▶ [Text under study]
┏━━

Is 'ssl verify none' work for self-signed certificate in tcp mode helthcheck?

I want to configure HAProxy as a tcp pass-through with ssl proxy, but some settings don’t work.

I think ‘ssl verify none’ option at listen directive is work when backend server uses self-signed certificate.
But with ‘ssl verify none’ option with mode tcp, I cannot access backend server with https protocol.
Is it correct behavier?

┗━━

▶ [Exercises]
a – Answer these from the HAProxy post, one line per answer, marked (i), (ii), (iii):
(i) How does the writer want to configure HAProxy?
(ii) Which option does the writer think works when the backend server uses a self-signed certificate?
(iii) With that option in mode tcp, which protocol can the writer not use to reach the backend server?
b – Reproduce word for word the part of the HAProxy post starting with "Is 'ssl verify" and going on through "settings don’t work.".
c – Render this sentence from the HAProxy post in Spanish: "I want to configure HAProxy as a tcp pass-through with ssl proxy, but some settings don’t work."

▶ [Given information]
┏━━

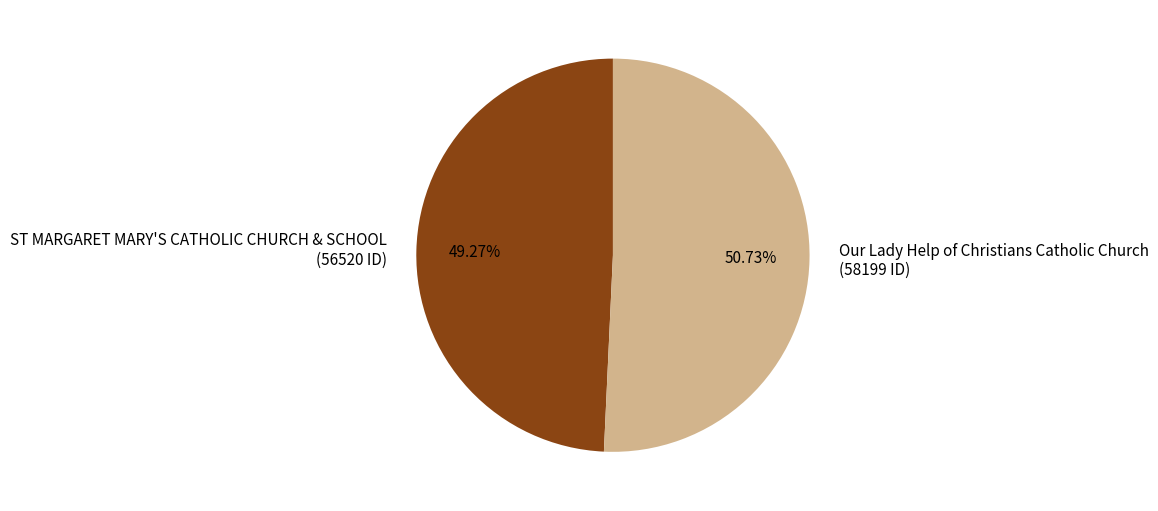

Is Our Lady Help of Christians Catholic Church the majority of the pie?

Yes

┗━━

▶ [Task responses]
a –
(i) As a tcp pass-through with ssl proxy
(ii) ‘ssl verify none’, at the listen directive
(iii) https

b –
Is 'ssl verify none' work for self-signed certificate in tcp mode helthcheck?

I want to configure HAProxy as a tcp pass-through with ssl proxy, but some settings don’t work.

c – Quiero configurar HAProxy como un pass-through TCP con proxy SSL, pero algunos ajustes no funcionan.